- Directed by: Sam White
- Screenplay by: Lewis R. Foster Richard Murphy Maxwell Shane
- Story by: Lewis R. Foster Alex Gottlieb
- Produced by: William H. Pine William C. Thomas
- Starring: Chester Morris Jean Parker
- Cinematography: Fred Jackman
- Edited by: William H. Ziegler
- Music by: Freddie Rich
- Production company: Pine-Thomas Productions
- Distributed by: Paramount Pictures
- Release date: June 16, 1942;
- Running time: 73 minutes
- Country: United States
- Language: English

= I Live on Danger =

1942 film by Sam White

I Live on Danger is a 1942 American film noir thriller film directed by Sam White and starring Chester Morris and Jean Parker.

==Plot==
Jeff Morrell is an ambitious radio reporter. The news of the day is the prison release of gambler Eddie Nelson, who was the fallguy for a criminal named Joey Farr.

While exclusively covering a ship's fire, Jeff falls for Susan Richards, and knows her to be Eddie's companion. It turns out she's Eddie's sister, not his girl, and Susan resents it when Jeff's reporting gets Eddie arrested and convicted on a new charge.

District Attorney Lamber is in cahoots with the crooks. Farr tries to flee, and is tracked to a Pennsylvania coal mine. Jeff gets there first and manages to broadcast Farr's confession, then barely gets away when Farr sets off a blast of TNT. Susan loves Jeff for heroically rescuing her brother.

== Cast ==
- Chester Morris as Jeff Morrell
- Jean Parker as Susan Richards
- Elisabeth Risdon as Mrs.
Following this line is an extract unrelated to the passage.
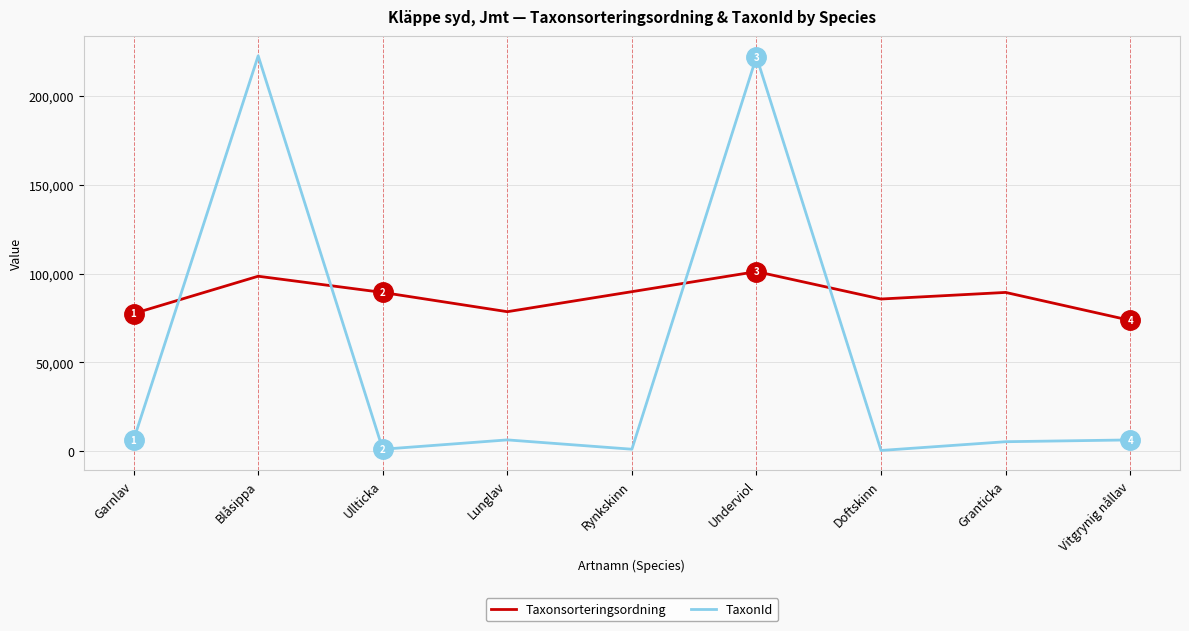

Is this an area chart (filled region under the line)?

No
Morrell
- Edward Norris as Eddie Nelson
- Dick Purcell as Norm Thompson
- Roger Pryor as Bert Jannings
- Douglas Fowley as Joey Farr
- Ralph Sanford as Angie Moss
- Edwin Maxwell as Wingy Keefe
- Patsy Nash as Dilly
- Joe Cunningham as Inspector Conlon
- Bernadene Hayes as Jonesy
- Billy Nelson as George "Longshot" Harrison
- Vickie Lester as Keefe's secretary
- William Bakewell as Mac
- Charlotte Henry as Nurse
- Anna Q. Nilsson as Mrs. Sherman

==Production==
The film was based on a story called I'll Be Back in a Flash by Alex Gottlieb. He sold it to Pine Thomas Productions in August 1941. They bought it as the second in a three-picture deal Chester Morris had with Pine-Thomas Productions. Lewis Foster was assigned to write the script.

Morris' 38-year-old brother Arthur was meant to play a role in the film but died shortly before filming of a brain haemorrhage.

Jean Parker signed to make the film as the first in a three-picture deal she had with Pine Thomas.

Filming took place in December 1941. Though reported as being Anna Q. Nilsson's first role in 13 years, this isn't even remotely true, as she had numerous appearances, both credited and uncredited, in films throughout the 1930s and early 1940s. Charlotte Henry, who had headlined the 1933 film Alice In Wonderland, appears in a small role as a nurse; this was her final film before retiring from on-screen acting (though she moved to San Diego and remained active in local theatre).

==Reception==
The Los Angeles Times called it "a pretty good B".

The New York Times said the film showed "very little than what we have already seen."